Mittel zur Erfüllung seiner Aufgaben erhält der Verein durch

  • Mitgliedsbeiträge und Umlagen
  • Geld- und Sachspenden
  • öffentliche Zuwendungen
  • sonstige Zuwendungen

§ 6 Organe des Vereines

Die Organe des Vereines sind:

  1. Die Mitgliederversammlung
  2. Der Vorstand

§ 7 Mitgliederversammlung

  1. Die Mitgliederversammlung tritt mindestens einmal jährlich zusammen.
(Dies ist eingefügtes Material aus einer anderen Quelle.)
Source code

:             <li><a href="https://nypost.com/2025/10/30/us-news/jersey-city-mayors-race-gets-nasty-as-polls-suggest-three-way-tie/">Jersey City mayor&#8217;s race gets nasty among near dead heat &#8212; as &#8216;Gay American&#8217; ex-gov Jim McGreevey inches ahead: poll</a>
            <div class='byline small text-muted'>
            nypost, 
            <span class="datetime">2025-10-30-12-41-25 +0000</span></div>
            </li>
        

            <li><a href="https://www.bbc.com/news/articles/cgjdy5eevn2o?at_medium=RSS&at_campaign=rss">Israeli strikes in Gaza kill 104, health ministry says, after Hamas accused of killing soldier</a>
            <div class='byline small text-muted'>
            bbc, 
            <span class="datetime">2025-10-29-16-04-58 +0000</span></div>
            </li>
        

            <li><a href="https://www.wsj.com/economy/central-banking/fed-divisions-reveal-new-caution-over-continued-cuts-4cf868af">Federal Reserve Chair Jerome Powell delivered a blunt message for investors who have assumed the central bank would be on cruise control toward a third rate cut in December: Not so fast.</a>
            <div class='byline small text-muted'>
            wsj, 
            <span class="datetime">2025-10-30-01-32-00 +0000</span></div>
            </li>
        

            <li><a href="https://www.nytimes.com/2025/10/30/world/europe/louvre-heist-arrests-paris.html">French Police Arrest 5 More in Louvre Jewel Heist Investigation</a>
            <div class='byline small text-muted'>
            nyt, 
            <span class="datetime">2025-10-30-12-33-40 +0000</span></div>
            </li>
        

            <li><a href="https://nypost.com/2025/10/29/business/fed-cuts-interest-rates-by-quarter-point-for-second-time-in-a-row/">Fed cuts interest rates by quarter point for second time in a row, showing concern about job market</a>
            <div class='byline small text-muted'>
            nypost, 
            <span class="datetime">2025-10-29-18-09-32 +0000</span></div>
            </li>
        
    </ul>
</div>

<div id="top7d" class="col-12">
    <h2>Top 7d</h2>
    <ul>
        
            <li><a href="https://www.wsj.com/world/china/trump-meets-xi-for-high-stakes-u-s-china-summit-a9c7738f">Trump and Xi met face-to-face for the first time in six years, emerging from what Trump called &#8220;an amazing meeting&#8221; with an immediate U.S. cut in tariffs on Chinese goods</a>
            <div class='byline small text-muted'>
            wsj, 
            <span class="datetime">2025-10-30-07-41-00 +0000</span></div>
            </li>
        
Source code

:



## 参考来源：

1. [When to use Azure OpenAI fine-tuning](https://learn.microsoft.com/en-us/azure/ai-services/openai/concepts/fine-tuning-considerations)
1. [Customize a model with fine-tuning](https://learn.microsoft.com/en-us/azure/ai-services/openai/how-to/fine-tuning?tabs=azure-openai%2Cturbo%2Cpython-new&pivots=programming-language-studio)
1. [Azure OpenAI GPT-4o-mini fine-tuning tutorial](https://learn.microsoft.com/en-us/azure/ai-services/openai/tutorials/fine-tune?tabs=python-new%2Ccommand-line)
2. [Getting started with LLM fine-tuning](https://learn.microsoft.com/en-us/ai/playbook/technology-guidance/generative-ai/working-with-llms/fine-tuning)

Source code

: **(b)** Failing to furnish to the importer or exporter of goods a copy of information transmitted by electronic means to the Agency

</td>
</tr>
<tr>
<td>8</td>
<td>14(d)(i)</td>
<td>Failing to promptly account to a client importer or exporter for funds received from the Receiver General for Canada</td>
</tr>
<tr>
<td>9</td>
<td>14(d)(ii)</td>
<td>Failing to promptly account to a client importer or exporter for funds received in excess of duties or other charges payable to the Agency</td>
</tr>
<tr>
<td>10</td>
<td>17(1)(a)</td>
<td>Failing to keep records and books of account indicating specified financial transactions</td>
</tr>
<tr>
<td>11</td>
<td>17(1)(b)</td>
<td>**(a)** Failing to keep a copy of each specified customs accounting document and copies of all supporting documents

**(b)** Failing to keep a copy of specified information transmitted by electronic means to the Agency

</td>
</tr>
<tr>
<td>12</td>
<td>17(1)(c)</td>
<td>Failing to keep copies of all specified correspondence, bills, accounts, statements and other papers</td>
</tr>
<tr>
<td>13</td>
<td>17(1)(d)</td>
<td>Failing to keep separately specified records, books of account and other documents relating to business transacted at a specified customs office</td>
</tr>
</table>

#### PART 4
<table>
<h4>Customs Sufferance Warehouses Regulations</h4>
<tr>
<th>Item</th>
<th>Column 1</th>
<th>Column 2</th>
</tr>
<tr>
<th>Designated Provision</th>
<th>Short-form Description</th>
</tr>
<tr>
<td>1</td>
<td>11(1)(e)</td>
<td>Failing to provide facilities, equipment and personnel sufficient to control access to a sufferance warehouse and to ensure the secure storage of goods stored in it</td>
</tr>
Eine Mitgliederversammlung ist darüber hinaus innerhalb von vier Wochen einzuberufen, wenn es ein Drittel der Mitglieder schriftlich gegenüber dem Vorstand verlangt.
  2. Der Vorstand beruft die Mitgliederversammlung schriftlich, unter Angabe der Tagesordnung und mindestens 14 Tage vor dem Versammlungstermin ein.
  3. Die Mitgliederversammlung entscheidet im allgemeinen mit einfacher Mehrheit. Satzungsänderungen bedürfen der Dreiviertelmehrheit der anwesenden Mitglieder.
  4. Die Mitgliederversammlung ist zu protokollieren und von einem Mitglied des Vorstandes zu unterschreiben und allen Vereinsmitgliedern zu übermitteln.

§ 8 Der Vorstand

  1. Der Vorstand besteht aus mindestens 3 Personen, d.h. dem/der Vorsitzenden, dem/der Stellvertreter/in, dem/der Schriftführer/in sowie höchstens vier weiteren Mitgliedern. Der/die Vorsitzende und der/die Stellvertreter/in sind jede/r für sich berechtigt, den Verein allein zu vertreten.
  2. Der Vorstand wird von der Mitgliederversammlung, auf Dauer von zwei Jahren gewählt. Er bleibt so lange im Amt, bis ein neuer Vorstand gewählt ist. Die Wiederwahl des Vorstandes ist möglich. Arbeitnehmer des Vereines können nicht Mitglieder des Vorstandes sein. Wird ein Vorstandsmitglied während seiner Amtszeit Arbeitnehmer des Vereines, so scheidet dieses aus dem Vorstand aus.
  3. Der Vorstand ist beschlussfähig, wenn mindestens drei Vorstandsmitglieder anwesend sind. Beschlüsse werden mit einfacher Mehrheit gefasst. Die Einladung zu Vorstandssitzungen erfolgt schriftlich durch die/den Vorsitzende/n oder bei dessen Verhinderung durch die/den Stellvertreter spätestens eine Woche vor der Sitzung.
  4. Beim Ausscheiden eines Vorstandsmitgliedes haben die übrigen Vorstandsmitglieder das Recht, aus der Mitgliedschaft die Nachfolge bis zur nächsten Mitgliederversammlung zu bestellen.
  5. Der Vorstand gibt sich eine Geschäftsordnung, in der dessen Aufgaben geregelt werden.

§ 9 Auflösung des Vereines

Bei Auflösung oder Aufhebung des Vereines fällt das Vermögen des Vereines, soweit es die eingezahlten Kapitalanteile der Mitglieder und den gemeinen Wert von den Mitgliedern geleisteten Sachleistungen übersteigt, durch Beschluss der Mitgliederversammlung einem andern Verein oder Verband der Freien Wohlfahrtspflege zu, der sich um die Belange psychisch kranker Menschen kümmert.

Das übertragene Vereinsvermögen muss unmittelbar und ausschließlich für gemeinnützige Zwecke verwendet werden.